Damit aber der holde Schäfer nicht die Frisur und die Schminke seiner Geliebten verdürbe, küßte sie ihn nicht auf die glühenden Lippen, sondern auf die holde Stirne, so daß sein Gesicht tiefer hinabreichte und das Steuer desselben, die Nase, im roten Meere herumruderte.

„Signor Bartolo!“ rief ich, „erlauben Sie mir, daß auch ich mich des Spucknapfes bediene.“

Wehmütig lächelte Signor Bartolo, sprach aber kein einziges Wort, obgleich er, nächst Mezzophante, für den besten Sprachlehrer in Bologna gilt. Wir sprechen nicht gern, wenn Sprechen unsre Profession ist. Er diente der Signora als ein stummer Ritter, und nur dann und wann mußte er das Gedicht rezitieren, das er ihr vor fünfundzwanzig Jahren aufs Theater geworfen, als sie zuerst in Bologna, in der Rolle der Ariadne, auftrat. Er selbst mag zu jener Zeit wohlbelaubt und glühend gewesen sein, vielleicht ähnlich dem heiligen Dionysos selbst, und seine Lätitia-Ariadne stürzte ihm gewiß bacchantisch in die blühenden Arme – Evoe Bacche! Er dichtete damals noch viele Liebesgedichte, die, wie schon erwähnt, sich in der italienischen Literatur erhalten haben, nachdem der Dichter und die Geliebte selbst schon längst zu Makulatur geworden.

Fünfundzwanzig Jahre hat sich seine Treue bereits bewährt, und ich denke, er wird auch bis an sein seliges Ende auf dem Schemel sitzen und auf Verlangen seine Verse rezitieren oder den Spucknapf reichen.

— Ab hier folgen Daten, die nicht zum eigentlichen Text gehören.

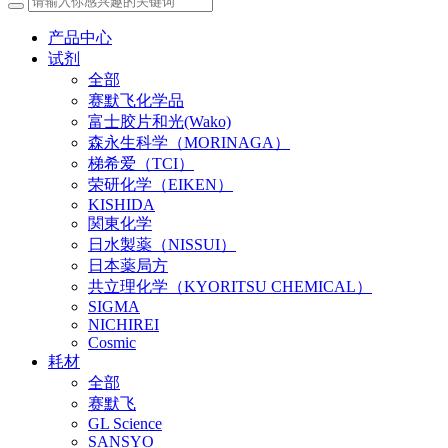
产品中心
试剂
全部
赛默飞化学品
富士胶片和光(Wako)
森永生科学（MORINAGA）
梯希爱（TCI）
荣研化学（EIKEN）
KISHIDA
関東化学
日水製薬（NISSUI）
日本薬局方
共立理化学（KYORITSU CHEMICAL）
SIGMA
NICHIREI
Cosmic
耗材
全部
赛默飞
GL Science
SANSYO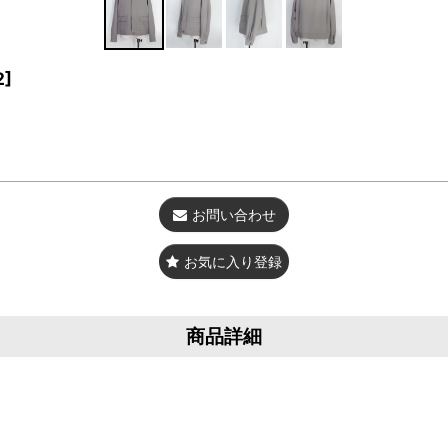
2
]
お問い合わせ
お気に入り登録
商品詳細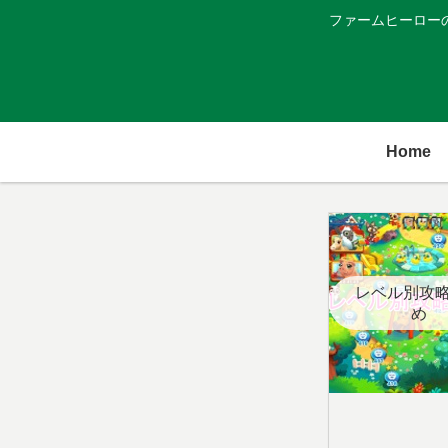
ファームヒーロー
Home
レベル別攻
め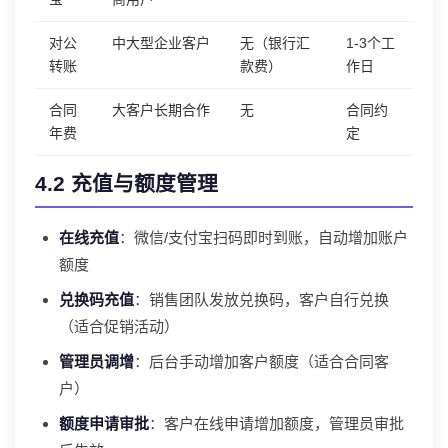
对公
中大型企业客户
无（银行汇
1-3个工
转账
款费）
作日
合同
大客户长期合作
无
合同约
年费
定
4.2 充值与额度管理
在线充值
：微信/支付宝扫码即时到账，自动增加账户
额度
兑换码充值
：销售团队发放兑换码，客户自行兑换
（适合促销活动）
管理员调增
：后台手动增加客户额度（适合合同客
户）
额度申请审批
：客户在线申请增加额度，管理员审批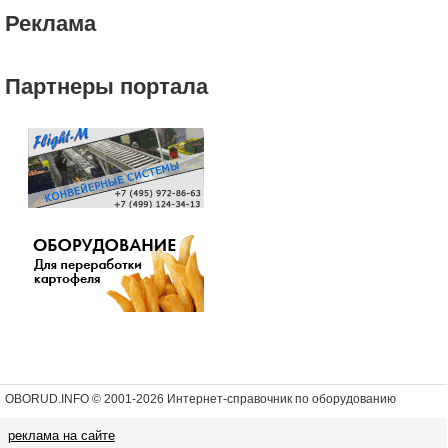
Реклама
Партнеры портала
OBORUD.INFO © 2001
-2026 Интернет-справочник по оборудованию
реклама на сайте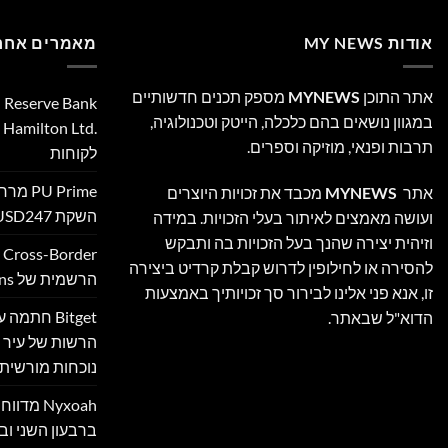
אודות MY NEWS
מאמרים אחרו
אתר התוכן
MYNEWS
מספק תכנים חדשותיים
במגוון נושאים בהם כלכלה, הייטק וטכנולוגיה,
‎
תרבות ופנאי, מוזיקה וספרים.
לקוחות
 Prime
אתר
MYNEWS
מכבד את זכויות היוצרים
השקת XAUUSD247
ועושה מאמצים לאיתור בעלי הזכויות. במידה
וזיהית יצירה שהנך בעל הזכויות בה ותבקש
להסירה או לחילופין לדרוש קבלת קרדיט ביצירה
הרשמית של Ultimate Sevens
זו, אנא פני אלינו לבירור סך זכויותיך באמצעות
Bitget חת
הדוא"ל שבאתר.
הרשות של עיר ה
נוכחות מורשית 
Nyxoah מ
ברבעון השני ובמ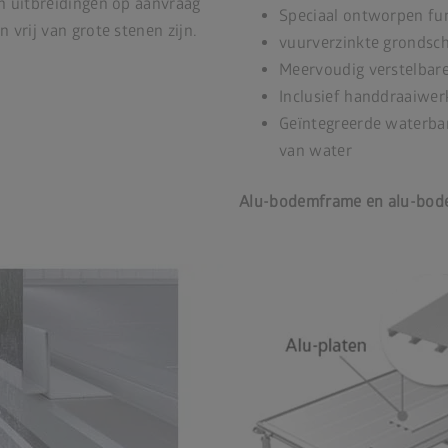
n uitbreidingen op aanvraag
Speciaal ontworpen f
 vrij van grote stenen zijn.
vuurverzinkte grondsc
Meervoudig verstelbar
Inclusief handdraaiwer
Geïntegreerde waterbar
van water
Alu-bodemframe en alu-bodem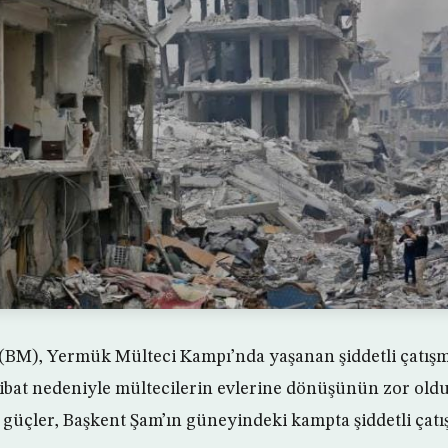
r (BM), Yermük Mülteci Kampı’nda yaşanan şiddetli çatış
bat nedeniyle mültecilerin evlerine dönüşünün zor oldu
ı güçler, Başkent Şam’ın güneyindeki kampta şiddetli çat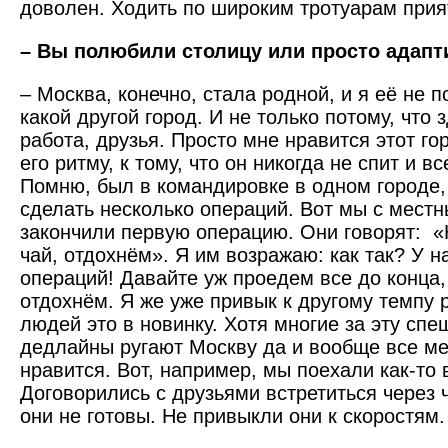
доволен. Ходить по широким тротуарам прия
– Вы полюбили столицу или просто адапт
– Москва, конечно, стала родной, и я её не 
какой другой город. И не только потому, что 
работа, друзья. Просто мне нравится этот го
его ритму, к тому, что он никогда не спит и вс
Помню, был в командировке в одном городе,
сделать несколько операций. Вот мы с мест
закончили первую операцию. Они говорят: «
чай, отдохнём». Я им возражаю: как так? У н
операций! Давайте уж проедем все до конца,
отдохнём. Я же уже привык к другому темпу р
людей это в новинку. Хотя многие за эту спе
дедлайны ругают Москву да и вообще все ме
нравится. Вот, например, мы поехали как-то
Договорились с друзьями встретиться через 
они не готовы. Не привыкли они к скоростям.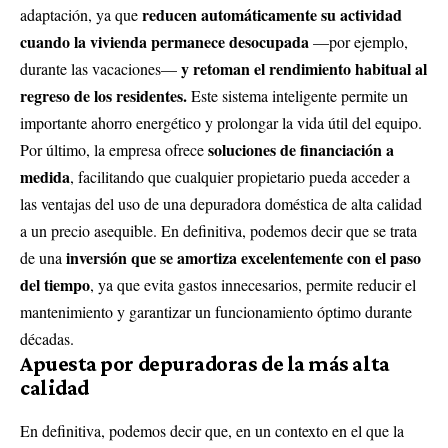
reducen automáticamente su actividad
adaptación, ya que
cuando la vivienda permanece desocupada
—por ejemplo,
y retoman el rendimiento habitual al
durante las vacaciones—
regreso de los residentes.
Este sistema inteligente permite un
importante ahorro energético y prolongar la vida útil del equipo.
soluciones de financiación a
Por último, la empresa ofrece
medida
, facilitando que cualquier propietario pueda acceder a
las ventajas del uso de una depuradora doméstica de alta calidad
a un precio asequible. En definitiva, podemos decir que se trata
inversión que se amortiza excelentemente con el paso
de una
del tiempo
, ya que evita gastos innecesarios, permite reducir el
mantenimiento y garantizar un funcionamiento óptimo durante
décadas.
Apuesta por depuradoras de la más alta
calidad
En definitiva, podemos decir que, en un contexto en el que la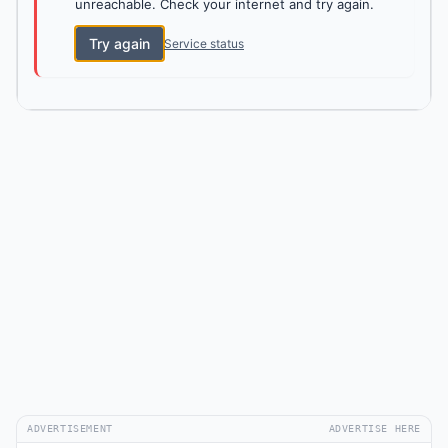
unreachable. Check your internet and try again.
Try again
Service status
ADVERTISEMENT
ADVERTISE HERE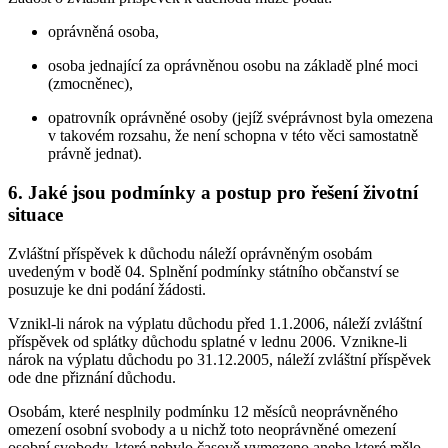
oprávněná osoba,
osoba jednající za oprávněnou osobu na základě plné moci
(zmocněnec),
opatrovník oprávněné osoby (jejíž svéprávnost byla omezena
v takovém rozsahu, že není schopna v této věci samostatně
právně jednat).
6. Jaké jsou podmínky a postup pro řešení životní
situace
Zvláštní příspěvek k důchodu náleží oprávněným osobám
uvedeným v bodě 04. Splnění podmínky státního občanství se
posuzuje ke dni podání žádosti.
Vznikl-li nárok na výplatu důchodu před 1.1.2006, náleží zvláštní
příspěvek od splátky důchodu splatné v lednu 2006. Vznikne-li
nárok na výplatu důchodu po 31.12.2005, náleží zvláštní příspěvek
ode dne přiznání důchodu.
Osobám, které nesplnily podmínku 12 měsíců neoprávněného
omezení osobní svobody a u nichž toto neoprávněné omezení
osobní svobody, které nebylo časově vymezeno anebo které mělo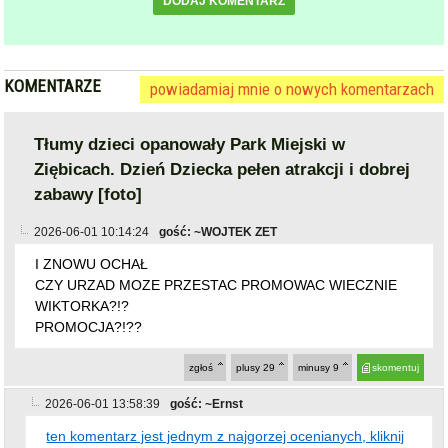
KOMENTARZE
powiadamiaj mnie o nowych komentarzach
Tłumy dzieci opanowały Park Miejski w
Ziębicach. Dzień Dziecka pełen atrakcji i dobrej
zabawy [foto]
2026-06-01 10:14:24
gość: ~WOJTEK ZET
I ZNOWU OCHAŁ
CZY URZAD MOZE PRZESTAC PROMOWAC WIECZNIE
WIKTORKA?!?
PROMOCJA?!??
zgłoś
plusy
29
minusy
9
skomentuj
2026-06-01 13:58:39
gość: ~Ernst
ten komentarz jest jednym z najgorzej ocenianych, kliknij
jeśli chcesz go zobaczyć
zgłoś
plusy
6
minusy
17
skomentuj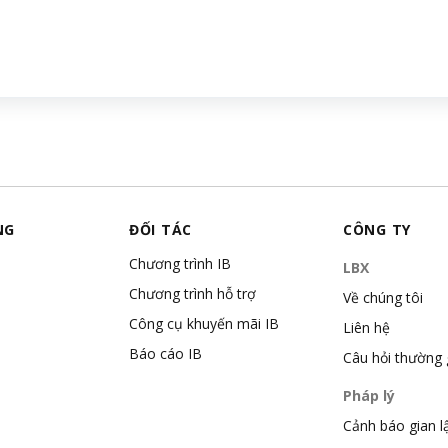
NG
ĐỐI TÁC
CÔNG TY
Chương trình IB
LBX
Chương trình hỗ trợ
Về chúng tôi
Công cụ khuyến mãi IB
Liên hệ
Báo cáo IB
Câu hỏi thường
Pháp lý
Cảnh báo gian l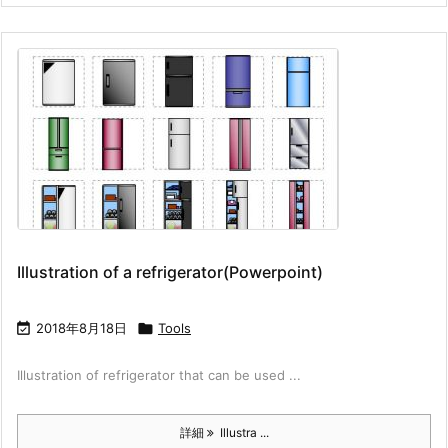
Illustration of a refrigerator(Powerpoint)

2018年8月18日

Tools
Illustration of refrigerator that can be used ...
詳細
Illustra ...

Der Professor der Jurisprudenz schleppt sich fast ebensolange schon in den Liebesfesseln der Signora, er macht ihr noch immer so eifrig die Cour wie im Anfang dieses Jahrhunderts, er muß noch immer seine akademischen Vorlesungen unbarmherzig vertagen, wenn sie seine Begleitung nach irgendeinem Orte verlangt, und er ist noch immer belastet mit allen Servituten eines echten Patito.